Looks like Ubuntu is the Linux distro to run on Intel NUC. I was initially considering installing Mint, but it appears Mint has some graphics incompatibility issues which result in choppy video performance on the NUC.

Anyway, haven't bought the NUC yet, so this is just forward thinking on my part...
 
Originally Posted By: Quattro Pete
Looks like Ubuntu is the Linux distro to run on Intel NUC. I was initially considering installing Mint, but it appears Mint has some graphics incompatibility issues which result in choppy video performance on the NUC.

Anyway, haven't bought the NUC yet, so this is just forward thinking on my part...



I am not understanding how anything that'd work in Ubuntu would not somehow work in Mint: Mint is Ubuntu, using almost all of the exact same packages (taken directly from Ubuntu's repositories, in fact). They'd be using the exact same graphics drivers, too.

I know manufacturers and OEM's will very, very, very rarely choose Mint over Ubuntu simly because Mint is a volunteer community that does not sell or provide official support. If Clement ever decides he does not have time to keep maintaining Mint and the community directs it's efforts elsewhere, there is no more Mint all of a sudden. Also, Mint's legal footing is dubious *at best* - they, being based in Ireland, redistribute codecs and other non-free ("free" as in "freedom") software without worry of being crushed by corporations or police states. They also directly use Ubuntu's repositories; and if Canonical ever decided they can no longer do that, Mint is done.

Canonical, on the other hand, is forging business and legal relationships with OEM's and governments more and more each day; and they provide commercial support and are in sound financial shape. They, unlike Mint, provide technologies that are geared for servers, tablets, even phones. Mint is a desktop-only distro for the most part.
 
Originally Posted By: uc50ic4more
I am not understanding how anything that'd work in Ubuntu would not somehow work in Mint: Mint is Ubuntu, using almost all of the exact same packages (taken directly from Ubuntu's repositories, in fact). They'd be using the exact same graphics drivers, too.

Not sure either, but do a google search - there's plenty evidence on this particular subject.

http://arstechnica.com/gadgets/2014/02/l...steamos-beta/2/

Quote:
Haswell’s integrated GPU was another story.
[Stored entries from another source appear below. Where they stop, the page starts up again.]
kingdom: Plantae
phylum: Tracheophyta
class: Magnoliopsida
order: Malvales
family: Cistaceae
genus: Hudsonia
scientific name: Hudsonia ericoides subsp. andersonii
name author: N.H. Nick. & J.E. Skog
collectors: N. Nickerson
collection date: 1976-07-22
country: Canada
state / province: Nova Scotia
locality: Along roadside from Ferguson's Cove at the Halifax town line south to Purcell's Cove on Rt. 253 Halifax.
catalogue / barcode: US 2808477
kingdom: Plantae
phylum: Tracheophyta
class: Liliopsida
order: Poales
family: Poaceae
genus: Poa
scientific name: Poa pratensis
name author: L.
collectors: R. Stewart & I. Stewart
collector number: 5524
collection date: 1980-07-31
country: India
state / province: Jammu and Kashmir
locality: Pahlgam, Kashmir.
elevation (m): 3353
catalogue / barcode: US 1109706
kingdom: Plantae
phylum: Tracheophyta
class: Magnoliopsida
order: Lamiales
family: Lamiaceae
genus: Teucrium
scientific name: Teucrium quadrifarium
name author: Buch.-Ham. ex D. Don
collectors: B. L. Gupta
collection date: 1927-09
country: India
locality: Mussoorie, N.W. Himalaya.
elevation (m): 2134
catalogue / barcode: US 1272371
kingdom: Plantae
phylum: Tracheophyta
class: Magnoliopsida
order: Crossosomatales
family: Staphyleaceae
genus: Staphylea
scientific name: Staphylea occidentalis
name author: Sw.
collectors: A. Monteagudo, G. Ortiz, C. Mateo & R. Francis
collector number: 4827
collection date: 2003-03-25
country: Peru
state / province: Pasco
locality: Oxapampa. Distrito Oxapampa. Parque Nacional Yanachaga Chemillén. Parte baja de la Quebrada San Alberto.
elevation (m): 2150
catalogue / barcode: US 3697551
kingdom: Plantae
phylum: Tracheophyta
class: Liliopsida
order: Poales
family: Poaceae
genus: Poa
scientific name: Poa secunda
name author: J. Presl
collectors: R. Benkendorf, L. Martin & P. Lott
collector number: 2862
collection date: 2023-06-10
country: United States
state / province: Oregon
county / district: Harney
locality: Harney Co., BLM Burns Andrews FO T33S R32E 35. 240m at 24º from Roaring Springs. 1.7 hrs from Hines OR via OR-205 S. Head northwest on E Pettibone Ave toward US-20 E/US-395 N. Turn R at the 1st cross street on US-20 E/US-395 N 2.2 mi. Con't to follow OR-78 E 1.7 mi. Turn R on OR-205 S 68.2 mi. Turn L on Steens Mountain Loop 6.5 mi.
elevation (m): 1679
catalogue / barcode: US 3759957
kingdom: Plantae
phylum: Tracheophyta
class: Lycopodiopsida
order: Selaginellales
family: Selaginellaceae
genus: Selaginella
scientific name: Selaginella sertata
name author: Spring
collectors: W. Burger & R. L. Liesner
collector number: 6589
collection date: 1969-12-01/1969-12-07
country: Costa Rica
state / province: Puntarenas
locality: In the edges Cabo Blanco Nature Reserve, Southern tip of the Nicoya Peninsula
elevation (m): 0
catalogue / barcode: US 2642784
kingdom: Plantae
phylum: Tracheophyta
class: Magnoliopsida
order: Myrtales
Using the default graphics drivers caused serious rendering problems for some games installed from Steam for Linux. Portal, for example, launches and runs but is missing most of its textures, making it unplayable. There’s also noticeable tearing when playing videos from Hulu and YouTube, though the problems are less noticeable. If you aren’t gaming, it’s possible that you won’t notice or care about the GPU’s anomalies. While our observations are based on the version of the graphics driver included with Mint by default, it’s possible that installing a newer or different driver could clear these problems up. However, Intel's graphics driver installer for Linux supports only Ubuntu and Fedora and not distributions based on those distributions. While it's theoretically possible to get an updated driver working anyway, there's not much guidance out there for it right now.


Alas, this was with Mint 16. I haven't been able to verify if Mint 17 fixed it.